With the blood-drenched action flick “The Villainess,” actress Kim Ok-bin may have raised the caliber of Korean female-led action sequences to the next level.
In the visceral revenge thriller directed by Jung Byung-gil, Kim plays a skilled assassin who shows no mercy or pity in the face of opponents.
She shoots, stabs and kills with weapons ranging from long daggers to axes. After a violent and bloody showdown, she wipes blood off her face, completely emotionless.
Actress Kim Ok-bin poses at a media event to promote the upcoming action flick “The Villainess” in Seoul on Tuesday. (Yonhap)

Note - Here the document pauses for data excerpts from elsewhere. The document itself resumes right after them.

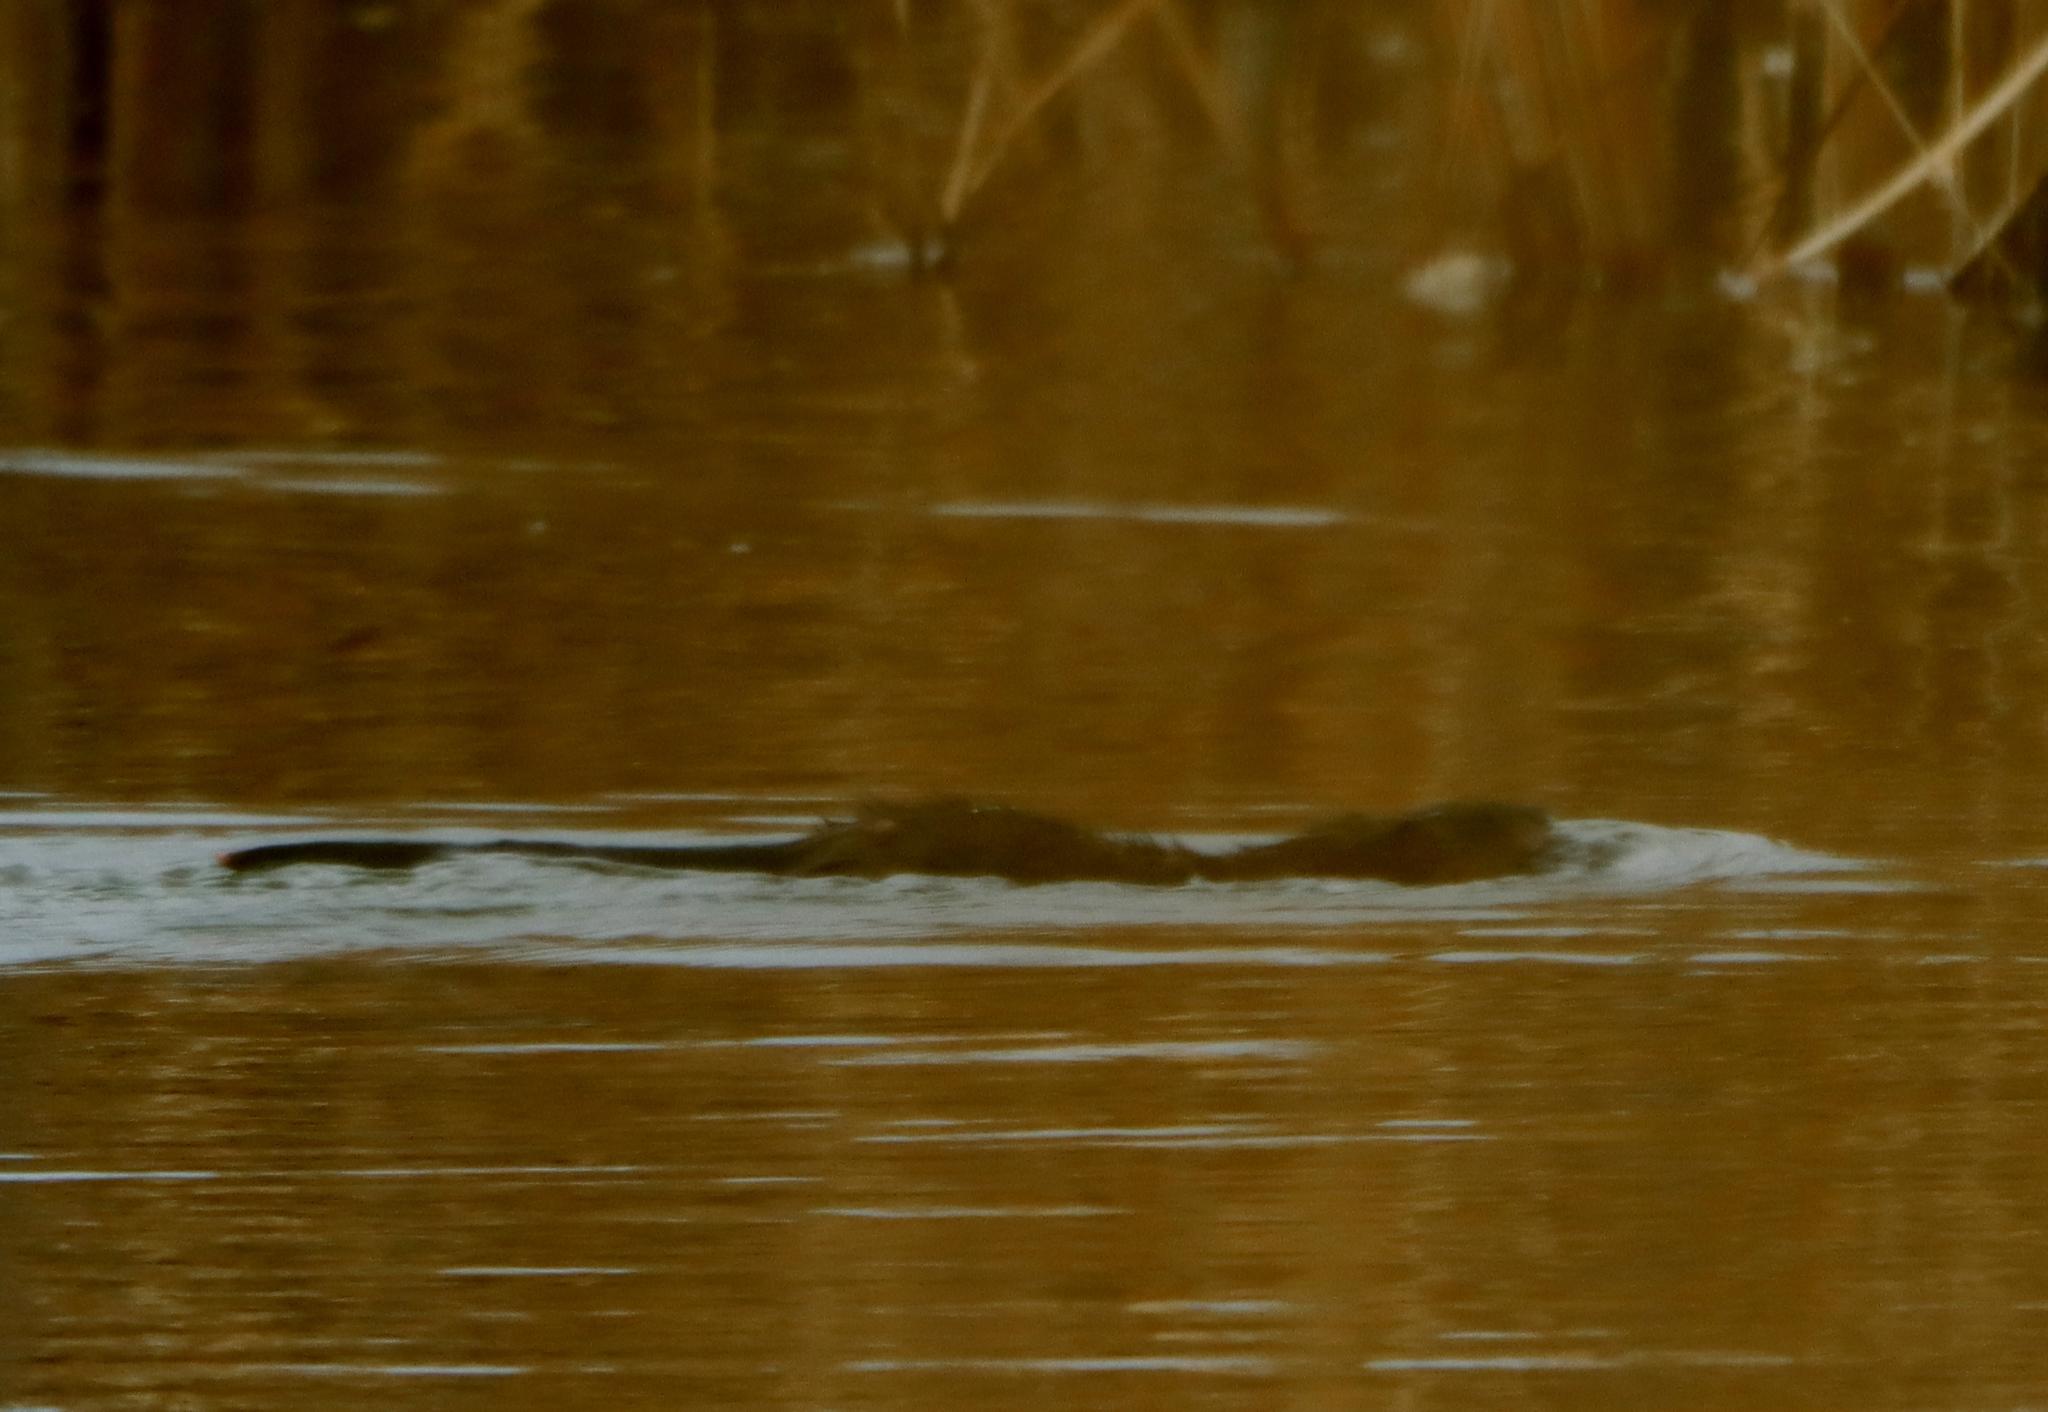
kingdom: Animalia
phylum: Chordata
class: Mammalia
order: Rodentia
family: Cricetidae
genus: Ondatra
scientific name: Ondatra zibethicus
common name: Muskrat
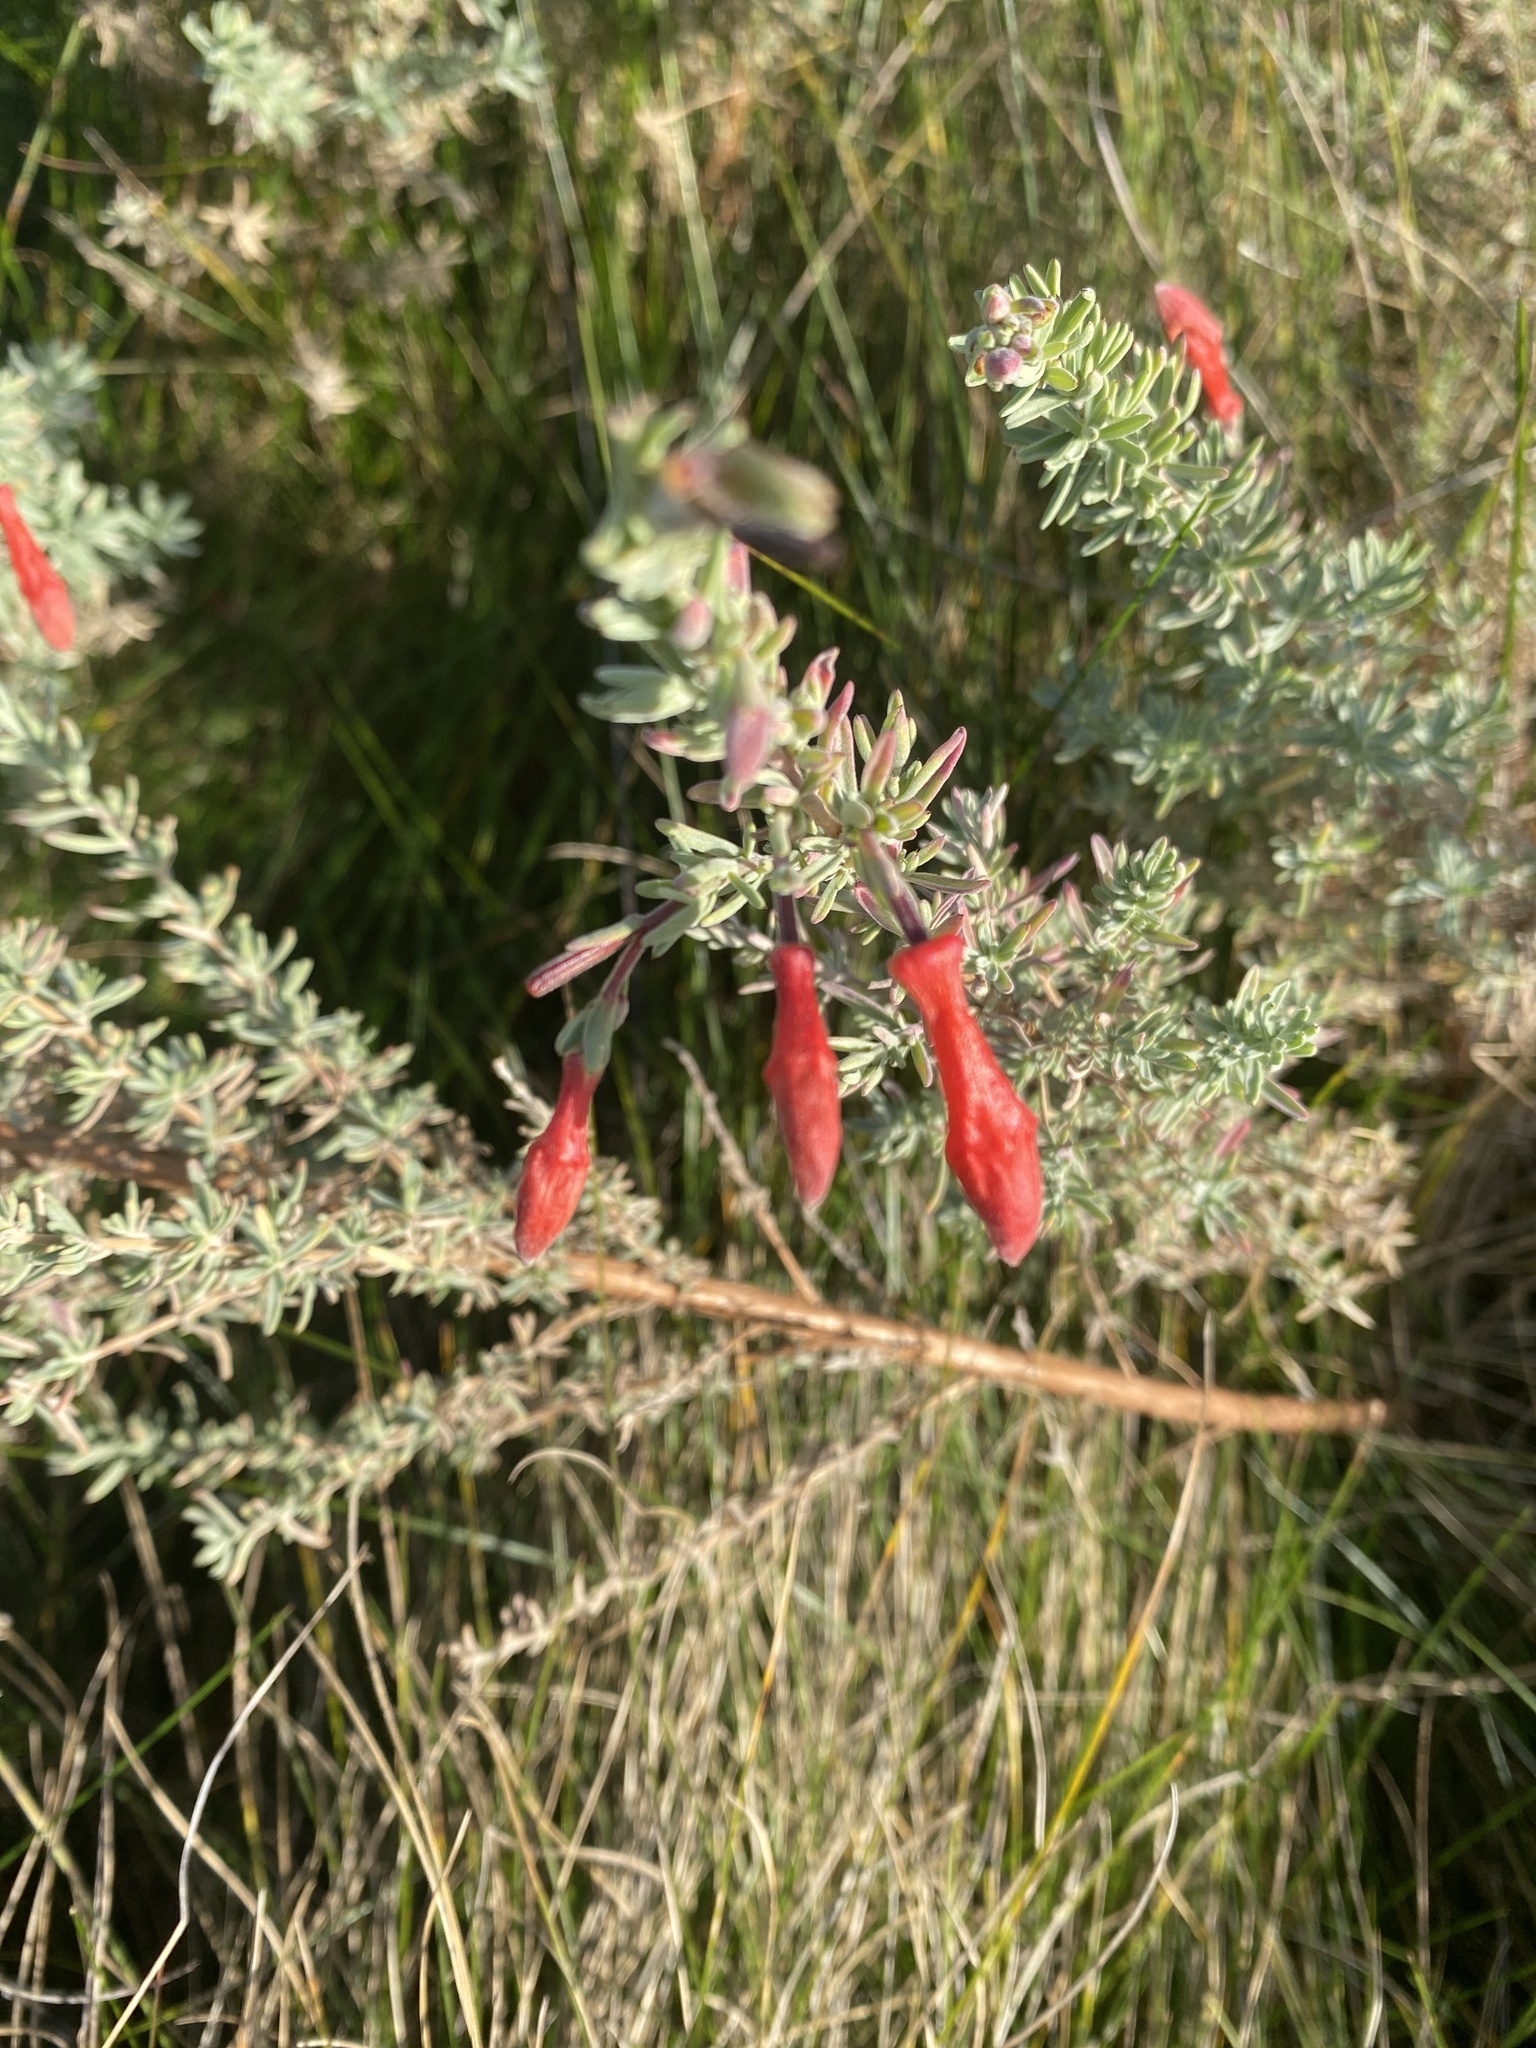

“I think the movie has drawn the attention of many foreign media outlets due to the rarity of female-driven action flicks around the world,” said Kim at a media event in Seoul on Tuesday.
“After the film was featured at the 70th Cannes Film Festival, I received many interview requests from foreign media such as BBC and Reuters.”
In the film that premiered in the out-of-competition midnight category of the international film festival, the 30-year-old actress proves that she is a woman of action. It starts with a 10-minute point-of-view action sequence in which she makes a dramatic entrance, storming through the corridors of her rival’s headquarters and getting rid of her enemies. She even wields daggers while riding a motorcycle and leaps on to a speeding bus to bring down her nemesis.
Kim plays Sook-hee, who was raised and trained by gangsters to be a ruthless killer, after losing her father as a child. She marries her gangster boss and mentor Joong-sang, played by actor Shin Ha-gyun, and is later abandoned by her crew. She is then captured and recruited by the Korean Intelligence Agency as an undercover agent while pregnant, with a promise that she would be set free after working for the secret group for 10 years. After being trained as an undercover agent, Sook-hee is “reborn” with a new identity as a theatrical actress and has a new apartment to live in with her daughter. The story unfolds as Sook-hee goes out for full-on revenge upon realizing the deadly conspiracies surrounding her.
A scene from “The Villainess” (Next Entertainment World)
“Getting bruises and bleeding were routine while filming the action sequences. My chin even became square-shaped from maintaining Sook-hee’s grim face, for which I had to frown and clench my jaw all the time.”
Asked about her biggest struggle while shooting the movie, Kim answered portraying the sentimental side of Sook-hee was the most challenging, rather than carrying out the hard-core action sequences.
Although a deadly assassin, Sook-hee unleashes her emotional side after encountering Hyun-soo, played by actor Sung-jun, an undercover agent with a mission to win Sook-hee’s heart and shadow her. Sook-hee’s pivotal yet twisted relationship with her ex-lover Joong Sang is also a key element that keeps the tension.
“At first I wished Sook-hee could become a more vengeful and cold-blooded villainess. But living the life of Sook-hee made me realize that she had to become a killer to sustain herself,” Kim said.
“The underlying feeling of her behavior was sadness, and it was really tough to show the merciless killer’s complex emotions.”
To polish her action sequences, Kim is reported to have attended a stunt school for four months. It enabled her to handle more than 90 percent of her action scenes without a body double, according to Kim.
Director Jung also said the movie was a result of tireless efforts, sweat and blood, adding that its finale, in which Sook-hee brandishes daggers on a motorcycle to fight off an enemy at night on a highway, was his favorite moment.
“I am most satisfied with the motorcycle scene since it was unprecedented among other international action flicks,” Jung said.
“The Villainess,” which has been presold to 136 countries, will hit Korean theaters on June 8.